Estate planning can be a sensitive topic that can be challenging to deal with. Adults of all ages should consider creating an estate plan that includes both a will and a designated Power of Attorney, but what about a living will? This article discusses the value of creating a complete living will regardless of your current age.

A living will, sometimes referred to as an advance medical directive or an advance healthcare directive, is designed to ensure that your loved ones and medical providers know exactly how to offer assistance and care should you become unable to make medical decisions for yourself. While thinking about end-of-life care or even hospice care is not always easy, it's important to remember that your friends, relatives, and doctors cannot know your wishes unless you tell them. When you meet with your estate planning attorney to create a will or choose a power of attorney, you may also want to consider drafting a living will. Here's why.

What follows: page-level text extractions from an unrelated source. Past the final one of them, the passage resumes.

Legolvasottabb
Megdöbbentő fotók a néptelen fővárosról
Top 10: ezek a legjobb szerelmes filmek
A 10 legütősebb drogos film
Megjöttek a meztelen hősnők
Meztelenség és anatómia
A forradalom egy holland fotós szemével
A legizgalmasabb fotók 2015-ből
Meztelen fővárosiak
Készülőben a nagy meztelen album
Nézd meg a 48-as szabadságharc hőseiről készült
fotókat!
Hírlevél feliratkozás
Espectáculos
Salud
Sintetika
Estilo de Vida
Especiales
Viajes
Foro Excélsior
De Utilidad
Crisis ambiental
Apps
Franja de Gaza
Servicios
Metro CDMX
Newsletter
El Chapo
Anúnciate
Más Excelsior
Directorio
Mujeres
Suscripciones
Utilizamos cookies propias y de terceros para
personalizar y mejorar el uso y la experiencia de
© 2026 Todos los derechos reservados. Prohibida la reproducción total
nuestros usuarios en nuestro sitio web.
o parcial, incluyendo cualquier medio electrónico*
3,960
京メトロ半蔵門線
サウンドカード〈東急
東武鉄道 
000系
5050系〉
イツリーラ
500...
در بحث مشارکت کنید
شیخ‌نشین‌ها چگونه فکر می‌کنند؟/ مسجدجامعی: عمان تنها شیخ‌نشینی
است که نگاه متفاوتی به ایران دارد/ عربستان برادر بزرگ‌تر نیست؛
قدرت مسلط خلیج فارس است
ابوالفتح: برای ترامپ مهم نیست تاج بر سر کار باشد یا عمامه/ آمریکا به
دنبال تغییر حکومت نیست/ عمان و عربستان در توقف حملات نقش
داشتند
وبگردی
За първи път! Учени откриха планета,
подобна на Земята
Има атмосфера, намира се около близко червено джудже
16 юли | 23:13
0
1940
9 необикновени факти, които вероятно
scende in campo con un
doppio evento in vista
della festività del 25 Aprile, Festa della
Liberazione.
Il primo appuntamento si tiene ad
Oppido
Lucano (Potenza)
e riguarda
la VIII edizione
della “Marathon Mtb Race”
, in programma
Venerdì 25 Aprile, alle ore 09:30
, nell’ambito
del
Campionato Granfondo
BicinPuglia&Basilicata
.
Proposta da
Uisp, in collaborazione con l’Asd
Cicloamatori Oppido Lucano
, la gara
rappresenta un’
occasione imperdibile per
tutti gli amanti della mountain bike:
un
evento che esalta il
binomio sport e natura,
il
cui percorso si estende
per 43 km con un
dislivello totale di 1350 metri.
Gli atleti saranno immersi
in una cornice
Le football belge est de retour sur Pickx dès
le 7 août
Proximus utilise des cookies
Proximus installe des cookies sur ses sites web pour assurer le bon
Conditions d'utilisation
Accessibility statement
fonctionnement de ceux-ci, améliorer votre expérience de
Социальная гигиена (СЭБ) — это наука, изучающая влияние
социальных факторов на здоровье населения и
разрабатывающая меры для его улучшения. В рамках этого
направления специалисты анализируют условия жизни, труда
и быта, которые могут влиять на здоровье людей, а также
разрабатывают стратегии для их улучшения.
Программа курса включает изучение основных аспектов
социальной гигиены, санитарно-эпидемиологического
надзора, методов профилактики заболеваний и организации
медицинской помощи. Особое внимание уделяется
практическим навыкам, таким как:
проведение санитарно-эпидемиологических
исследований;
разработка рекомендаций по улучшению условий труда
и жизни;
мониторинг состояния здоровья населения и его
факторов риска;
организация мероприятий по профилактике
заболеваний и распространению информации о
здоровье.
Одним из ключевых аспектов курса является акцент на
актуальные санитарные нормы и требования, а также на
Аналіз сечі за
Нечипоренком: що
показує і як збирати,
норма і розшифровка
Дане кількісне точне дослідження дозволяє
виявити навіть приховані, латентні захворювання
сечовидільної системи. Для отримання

1. Your loved ones might not know what your wishes are.

Family relationships can be tricky. This is no secret. You might find it awkward or uncomfortable to bring up your medical decisions with loved ones. Even close family members sometimes find it difficult to have these discussions. Creating a living will ensures that your family members know what your feelings are about cardiopulmonary resuscitation (CPR), tube feeding, comfort care, and organ donation. When you have a directive in place, your family members will not have to make tough decisions for you when they are feeling emotionally stressed or anxious. They'll know exactly what you want.

2. Your wishes and preferences might change.

One of the most important things to remember is that the way you feel about certain kinds of treatment plans will change as you grow older. Depending on your lifestyle, physical health, and relationships, you may change your mind about whether you want dialysis or whether you're comfortable with mechanical ventilation. Even if you talk with family members, they may forget what your preferences are. It's important to update these preferences not only verbally, but legally with your attorney to ensure that everyone understands what kind of care you want.

3. Your doctor is on your side.

It's important to talk with your doctor about your living will. Your physician understands your medical history and has a thorough knowledge of your current health condition. Once your living will is finished, you can provide your doctor will a copy of the directive that they can place in your file. This ensures that hospital and clinic staff members know what your preferences are for care.

When you're ready to start planning your estate, reach out to your attorney promptly. Your lawyer can help you consider a variety of different situations and the types of care you would prefer should you find yourself unable to communicate with the people around you. Your estate planning attorney will guide you through a series of questions designed to ensure that you're able to fully express your wishes for care and that you can communicate those wishes through your living will.